Content type: Visual essay composed from film stills (part of the larger ongoing research project Melkweg [The Milky Way])
Credit: Jan Tomza-Osiecki (Alumnus, MA Artistic Research, KABK, 2020)
Year: 2020–ongoing

‘Modern plastics were invented at a time when to be plastic was defined in popular dictionaries as being malleable and pliable, and the same was attributed to milkiness.’
Jan Tomza-Osiecki

Introduction:
Did you know that in the 1930s plastic was made from petrified milk? And, milk plastics were thought to be the saviour of the dairy industry as they offered a solution for what to do with the milk protein byproducts of producing butter and cream?

Neither did Jan Tomza-Osiecki. But ever since he learned about the historic Dutch trade in petrified milk, he has been undertaking a long-term research project titled Melkweg, or The Milky Way that attempts to trace the history of this material. Blending elements of critical business theory, material culture studies, sculptural forensics and intersectionality, Melkweg does not want to sell the idea of milk plastics as a solution to the plastic waste crisis. There has been a recent uptick in products made from milk plastic films which are branded as ecological. But, as Tomza-Osiecki points out, the milk-production industry is rife with its own problems, ethical dilemmas and ecological consequences.

What the project does offer, however, is new insights into the plastic waste narratives we know today. Melkweg suggests that we can do other, be other, and produce other. It re-examines the cultural, political and social histories tied into materials. Melkweg also asks what we should do with our existing plastics at large and milk plastics in particular. His film/visual essay Aude’s Milk Stone Garden delves into the work of one artist who suggests we should "soak" ourselves in the materials that already exist rather than creating anew.

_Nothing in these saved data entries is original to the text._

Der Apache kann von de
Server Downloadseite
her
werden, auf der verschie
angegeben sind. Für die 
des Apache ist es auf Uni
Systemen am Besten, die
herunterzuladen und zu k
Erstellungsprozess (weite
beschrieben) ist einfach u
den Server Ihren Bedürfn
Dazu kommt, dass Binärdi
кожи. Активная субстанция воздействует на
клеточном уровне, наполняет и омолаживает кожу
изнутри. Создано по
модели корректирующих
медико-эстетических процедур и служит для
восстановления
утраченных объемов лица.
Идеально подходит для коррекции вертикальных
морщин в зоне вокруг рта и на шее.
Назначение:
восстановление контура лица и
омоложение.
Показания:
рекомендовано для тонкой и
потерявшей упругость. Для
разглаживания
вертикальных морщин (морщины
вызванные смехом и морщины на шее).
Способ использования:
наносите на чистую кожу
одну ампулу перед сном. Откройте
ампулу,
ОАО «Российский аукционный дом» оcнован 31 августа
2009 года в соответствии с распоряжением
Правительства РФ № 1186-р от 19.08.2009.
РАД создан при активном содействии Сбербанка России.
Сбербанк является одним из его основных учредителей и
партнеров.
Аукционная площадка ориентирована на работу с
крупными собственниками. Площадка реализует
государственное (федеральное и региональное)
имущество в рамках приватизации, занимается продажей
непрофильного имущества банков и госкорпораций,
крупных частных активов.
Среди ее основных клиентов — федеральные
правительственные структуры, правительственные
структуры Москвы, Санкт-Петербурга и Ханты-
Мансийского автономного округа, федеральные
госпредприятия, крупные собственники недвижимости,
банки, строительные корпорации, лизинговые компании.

The following images/text are a condensed version of the visual essay Aude’s Milk Stone Garden that Jan Tomza-Osiecki produced as a film for his KABK graduation project. To see the full visual essay please visit the project’s site here.

‘Modern plastics were invented at a time when to be plastic was defined in popular dictionaries as being malleable and pliable, and the same was attributed to milkiness. I think that today’s edible milk film is the same regressive mode of production. Besides the straight-up cruelty, our inhumane treatment of animals at industrial dairies is a measure of speciesism, privileging human rationality not because of what it is, but because other species do not have it. Do they deserve to be reduced to bio-cogs in our machines?’

The milk plastics that I can still see, the ones that Aude stocks, were made using formaldehyde, and so they are literally toxic [if ingested], unlike [today's] milk film.’

Today we’re in the midst of a milk plastics revival. New companies have appeared, and instead of ornamental plastic stone, they produce an edible, transparent film. On the one hand that’s an improvement – food keeps on being food and eating its packaging could save us from living in a wasteland. Additionally, integrating a product with its packaging has an interesting formlessness, an other-less aspect that I like. [...] On the other hand, milk film green-washes one of the most vicious industries. It even hooks it up to a respirator.’